§ INSTRUCTIONS FOR THE TASK:
Output the data unchanged and complete, minus the images.

§ RECORDED INFORMATION:
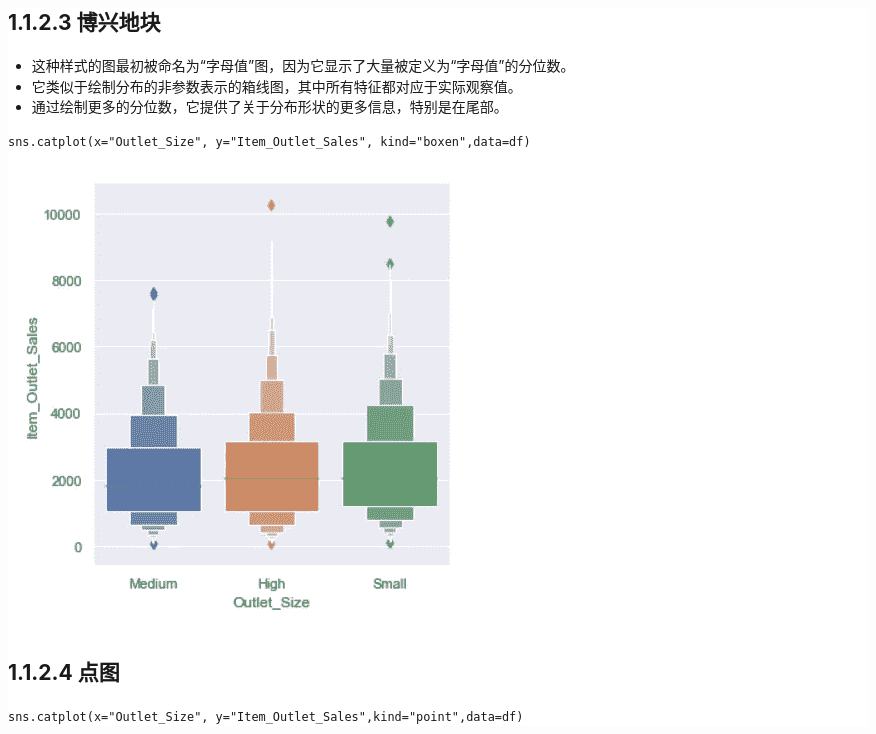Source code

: ## 1.1.2.3 博兴地块

*   这种样式的图最初被命名为“字母值”图，因为它显示了大量被定义为“字母值”的分位数。
*   它类似于绘制分布的非参数表示的箱线图，其中所有特征都对应于实际观察值。
*   通过绘制更多的分位数，它提供了关于分布形状的更多信息，特别是在尾部。

```
sns.catplot(x="Outlet_Size", y="Item_Outlet_Sales", kind="boxen",data=df)
```

![](img/b4450b590eb70768f8aa55665ecb9aa0.png)

## 1.1.2.4 点图

```
sns.catplot(x="Outlet_Size", y="Item_Outlet_Sales",kind="point",data=df)
```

§ SOLUTION FOR THIS PROBLEM:
Source code

: ## 1.1.2.3 博兴地块

*   这种样式的图最初被命名为“字母值”图，因为它显示了大量被定义为“字母值”的分位数。
*   它类似于绘制分布的非参数表示的箱线图，其中所有特征都对应于实际观察值。
*   通过绘制更多的分位数，它提供了关于分布形状的更多信息，特别是在尾部。

```
sns.catplot(x="Outlet_Size", y="Item_Outlet_Sales", kind="boxen",data=df)
```

![](img/b4450b590eb70768f8aa55665ecb9aa0.png)

## 1.1.2.4 点图

```
sns.catplot(x="Outlet_Size", y="Item_Outlet_Sales",kind="point",data=df)
```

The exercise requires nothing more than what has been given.